THE TASKS –
1. Print the passage on USDA nutrition education word for word, starting at "GAO is making" and ending at "with GAO's recommendations.".
2. In the passage on USDA nutrition education, which office coordinates the nutrition promotion working group that USDA set up in July 2020?

SOURCE PASSAGE –
● ● ● ● ● ● ●
GAO is making three recommendations to USDA, including that USDA improve how it gathers information on SNAP-Ed effectiveness, develop a formal mechanism for coordinating nutrition education across the department, and take steps to fully leverage the department's nutrition expertise for its nutrition education efforts. USDA generally agreed with GAO's recommendations.

Recommendations for Executive Action

Agency Affected Recommendation Status
Department of Agriculture The Administrator of the Food and Nutrition Service (FNS) should improve how FNS gathers information on the effectiveness of SNAP-Ed interventions, in order to ensure that these interventions are meeting program goals. (Recommendation 1)
Open
USDA generally agreed with this recommendation. In May 2021, the agency noted that FNS has efforts underway to improve evaluation of program effectiveness. FNS awarded a contract in July 2019 to develop an action plan for improving data collection, reporting, and aggregation practices. The agency noted that based on the action plan, which was completed in July 2020, FNS is planning to award another contract to implement data collection needs, such as developing standardized annual plan and report forms. In addition, FNS is working towards an agreement to allow widespread use of an electronic reporting system for annual plans and reports. The agency expects more progress to be made on these efforts by fall of 2021. GAO will continue to monitor the progress. This recommendation will remain open until FNS implements its improved data collection and reporting system.
Department of Agriculture The Secretary of Agriculture should direct the Under Secretaries for Food, Nutrition, and Consumer Services and for Research, Education, and Economics to develop a formal mechanism, such as a designated individual or group of individuals, for providing cross-department leadership for USDA's nutrition education efforts and facilitating cross-program information sharing. (Recommendation 2)
Closed - Implemented
As of May 2021, USDA has taken steps necessary to address this recommendation. In July 2020, USDA established a nutrition promotion working group coordinated by USDA's Office of the Chief Scientist and comprised of representatives from each USDA mission area conducting nutrition promotion or related research and evaluation. According to its charter, the working group will support coordination among USDA agencies charged with ensuring that federal investments in nutrition promotion are judicious and designed to produce the maximum possible impact for USDA and its stakeholders. The working group held its first quarterly meeting in February 2021, according to USDA officials. Additionally, in November 2020, USDA held an interdepartmental nutrition and food safety workshop to facilitate cross-program information sharing. These efforts to better coordinate nutrition education efforts across the department will help USDA to maximize program reach and impact and avoid potentially wasteful duplication of effort.
● ● ● ● ● ● ●
ITEMS –
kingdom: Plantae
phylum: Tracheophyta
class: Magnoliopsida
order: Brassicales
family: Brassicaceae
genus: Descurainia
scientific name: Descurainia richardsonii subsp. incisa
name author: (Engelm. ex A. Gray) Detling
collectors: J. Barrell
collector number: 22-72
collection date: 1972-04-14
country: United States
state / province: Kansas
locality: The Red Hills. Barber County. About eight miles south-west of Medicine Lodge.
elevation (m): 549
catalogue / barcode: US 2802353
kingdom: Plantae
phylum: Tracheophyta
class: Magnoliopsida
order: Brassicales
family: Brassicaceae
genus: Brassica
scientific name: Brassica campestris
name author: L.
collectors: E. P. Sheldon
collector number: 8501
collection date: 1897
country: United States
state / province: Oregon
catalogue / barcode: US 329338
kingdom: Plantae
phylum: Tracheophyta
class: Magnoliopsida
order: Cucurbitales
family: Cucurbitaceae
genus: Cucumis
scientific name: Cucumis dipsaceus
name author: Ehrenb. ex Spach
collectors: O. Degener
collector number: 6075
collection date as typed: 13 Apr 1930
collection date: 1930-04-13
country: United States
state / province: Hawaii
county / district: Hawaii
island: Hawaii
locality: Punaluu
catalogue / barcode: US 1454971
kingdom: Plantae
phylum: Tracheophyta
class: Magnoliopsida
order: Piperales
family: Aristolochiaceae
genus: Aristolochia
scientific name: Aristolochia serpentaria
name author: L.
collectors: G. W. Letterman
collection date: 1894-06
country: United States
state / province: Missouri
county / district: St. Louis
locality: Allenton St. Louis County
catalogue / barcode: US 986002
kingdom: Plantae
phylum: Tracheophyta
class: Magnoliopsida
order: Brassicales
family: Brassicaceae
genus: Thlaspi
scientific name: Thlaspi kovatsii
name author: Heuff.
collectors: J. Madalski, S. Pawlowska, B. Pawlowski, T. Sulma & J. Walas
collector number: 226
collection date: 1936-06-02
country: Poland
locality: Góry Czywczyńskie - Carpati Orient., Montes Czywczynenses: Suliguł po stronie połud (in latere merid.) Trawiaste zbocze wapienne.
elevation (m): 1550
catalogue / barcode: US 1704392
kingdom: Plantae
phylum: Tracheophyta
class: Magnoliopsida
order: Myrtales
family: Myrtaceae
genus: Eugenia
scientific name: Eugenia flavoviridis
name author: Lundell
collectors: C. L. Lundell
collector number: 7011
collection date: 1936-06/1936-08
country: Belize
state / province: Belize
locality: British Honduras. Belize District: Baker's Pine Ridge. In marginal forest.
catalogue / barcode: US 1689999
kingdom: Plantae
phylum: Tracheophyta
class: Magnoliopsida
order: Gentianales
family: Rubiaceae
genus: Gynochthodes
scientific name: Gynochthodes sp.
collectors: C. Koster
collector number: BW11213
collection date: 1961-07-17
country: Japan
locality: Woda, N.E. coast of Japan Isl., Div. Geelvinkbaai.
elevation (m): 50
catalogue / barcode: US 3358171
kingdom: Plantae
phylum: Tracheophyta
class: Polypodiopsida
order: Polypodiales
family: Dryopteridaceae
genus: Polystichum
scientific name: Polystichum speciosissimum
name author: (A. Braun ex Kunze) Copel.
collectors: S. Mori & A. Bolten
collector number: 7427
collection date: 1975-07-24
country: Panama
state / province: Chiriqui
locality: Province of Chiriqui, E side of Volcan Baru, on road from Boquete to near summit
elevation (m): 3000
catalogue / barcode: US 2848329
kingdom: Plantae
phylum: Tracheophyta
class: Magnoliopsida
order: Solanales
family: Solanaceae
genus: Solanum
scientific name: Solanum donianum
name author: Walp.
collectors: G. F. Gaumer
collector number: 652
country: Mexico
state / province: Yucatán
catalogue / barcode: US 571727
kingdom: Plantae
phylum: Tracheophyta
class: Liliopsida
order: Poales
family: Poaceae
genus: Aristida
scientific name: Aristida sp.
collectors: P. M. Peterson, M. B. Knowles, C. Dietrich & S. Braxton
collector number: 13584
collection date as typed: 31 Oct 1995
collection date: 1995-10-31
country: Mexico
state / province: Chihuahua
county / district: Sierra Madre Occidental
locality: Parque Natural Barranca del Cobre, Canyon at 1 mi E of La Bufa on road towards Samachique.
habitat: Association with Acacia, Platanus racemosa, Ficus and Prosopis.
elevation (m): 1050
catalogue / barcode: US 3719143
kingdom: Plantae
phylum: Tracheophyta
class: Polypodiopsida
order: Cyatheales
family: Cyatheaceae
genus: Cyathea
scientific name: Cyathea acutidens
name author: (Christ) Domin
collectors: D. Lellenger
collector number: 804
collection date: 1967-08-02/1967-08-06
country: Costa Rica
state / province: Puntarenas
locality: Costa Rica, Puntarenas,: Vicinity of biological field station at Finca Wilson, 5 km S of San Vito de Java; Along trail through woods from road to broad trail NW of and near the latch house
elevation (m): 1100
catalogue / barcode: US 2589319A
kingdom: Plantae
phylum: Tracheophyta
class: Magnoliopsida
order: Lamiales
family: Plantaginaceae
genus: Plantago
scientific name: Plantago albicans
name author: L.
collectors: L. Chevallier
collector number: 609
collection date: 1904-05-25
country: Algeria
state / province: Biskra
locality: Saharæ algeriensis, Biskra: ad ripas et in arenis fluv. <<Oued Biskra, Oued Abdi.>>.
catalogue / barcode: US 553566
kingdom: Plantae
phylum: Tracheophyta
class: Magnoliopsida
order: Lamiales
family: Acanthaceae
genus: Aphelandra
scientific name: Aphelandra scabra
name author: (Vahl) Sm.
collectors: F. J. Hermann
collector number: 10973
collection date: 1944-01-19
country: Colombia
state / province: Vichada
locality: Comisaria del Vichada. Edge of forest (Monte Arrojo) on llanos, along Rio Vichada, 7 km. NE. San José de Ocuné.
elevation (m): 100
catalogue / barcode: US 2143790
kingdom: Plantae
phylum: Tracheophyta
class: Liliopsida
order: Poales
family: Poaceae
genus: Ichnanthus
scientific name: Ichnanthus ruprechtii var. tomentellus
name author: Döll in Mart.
● ● ● ● ● ● ●
ANSWERS TO THE EXERCISES –
1.
GAO is making three recommendations to USDA, including that USDA improve how it gathers information on SNAP-Ed effectiveness, develop a formal mechanism for coordinating nutrition education across the department, and take steps to fully leverage the department's nutrition expertise for its nutrition education efforts. USDA generally agreed with GAO's recommendations.

2. USDA's Office of the Chief Scientist